(Stored items)

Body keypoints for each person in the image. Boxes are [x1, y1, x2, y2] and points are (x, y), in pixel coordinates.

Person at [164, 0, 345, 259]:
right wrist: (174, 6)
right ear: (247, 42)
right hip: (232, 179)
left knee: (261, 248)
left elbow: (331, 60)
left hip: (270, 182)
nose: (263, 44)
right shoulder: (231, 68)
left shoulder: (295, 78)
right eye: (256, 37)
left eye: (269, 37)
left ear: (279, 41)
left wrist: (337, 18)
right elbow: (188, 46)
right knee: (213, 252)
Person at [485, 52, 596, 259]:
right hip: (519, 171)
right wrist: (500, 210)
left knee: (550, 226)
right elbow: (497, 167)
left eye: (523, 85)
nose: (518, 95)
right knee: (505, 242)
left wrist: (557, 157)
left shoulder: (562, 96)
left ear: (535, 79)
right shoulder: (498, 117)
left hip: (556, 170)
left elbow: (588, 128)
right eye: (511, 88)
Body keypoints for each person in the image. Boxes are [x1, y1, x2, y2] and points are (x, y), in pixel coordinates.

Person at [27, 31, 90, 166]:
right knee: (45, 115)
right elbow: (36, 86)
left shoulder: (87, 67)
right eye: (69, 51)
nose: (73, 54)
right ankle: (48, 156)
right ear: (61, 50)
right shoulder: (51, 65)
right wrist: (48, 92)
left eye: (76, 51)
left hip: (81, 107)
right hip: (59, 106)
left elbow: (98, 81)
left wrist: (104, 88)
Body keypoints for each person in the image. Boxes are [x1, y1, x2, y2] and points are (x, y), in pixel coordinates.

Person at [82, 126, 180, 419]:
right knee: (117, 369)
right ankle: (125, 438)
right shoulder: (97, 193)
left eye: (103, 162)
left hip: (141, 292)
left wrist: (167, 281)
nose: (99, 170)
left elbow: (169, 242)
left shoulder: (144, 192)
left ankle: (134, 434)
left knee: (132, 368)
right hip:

The task: Go through the data and return every record exactly.

Solution for this exercise:
Body keypoints for each person in the image. Boxes are [x1, y1, x2, y2] and points are (x, y), in pixel coordinates.

Person at [164, 0, 345, 259]:
right wrist: (174, 6)
right ear: (247, 42)
right hip: (232, 179)
left knee: (261, 248)
left elbow: (331, 60)
left hip: (270, 182)
nose: (263, 44)
right shoulder: (231, 68)
left shoulder: (295, 78)
right eye: (256, 37)
left eye: (269, 37)
left ear: (279, 41)
left wrist: (337, 18)
right elbow: (188, 46)
right knee: (213, 252)
Person at [485, 52, 596, 259]:
right hip: (519, 171)
right wrist: (500, 210)
left knee: (550, 226)
right elbow: (497, 167)
left eye: (523, 85)
nose: (518, 95)
right knee: (505, 242)
left wrist: (557, 157)
left shoulder: (562, 96)
left ear: (535, 79)
right shoulder: (498, 117)
left hip: (556, 170)
left elbow: (588, 128)
right eye: (511, 88)
Body keypoints for each person in the image. Boxes are [x1, y1, x2, y2] and points are (x, y), in pixel coordinates.

Person at [27, 31, 90, 166]:
right knee: (45, 115)
right elbow: (36, 86)
left shoulder: (87, 67)
right eye: (69, 51)
nose: (73, 54)
right ankle: (48, 156)
right ear: (61, 50)
right shoulder: (51, 65)
right wrist: (48, 92)
left eye: (76, 51)
left hip: (81, 107)
right hip: (59, 106)
left elbow: (98, 81)
left wrist: (104, 88)
Body keypoints for each person in the image. Boxes are [x1, y1, x2, y2] and points are (x, y), in pixel coordinates.

Person at [82, 126, 180, 419]:
right knee: (117, 369)
right ankle: (125, 438)
right shoulder: (97, 193)
left eye: (103, 162)
left hip: (141, 292)
left wrist: (167, 281)
nose: (99, 170)
left elbow: (169, 242)
left shoulder: (144, 192)
left ankle: (134, 434)
left knee: (132, 368)
right hip:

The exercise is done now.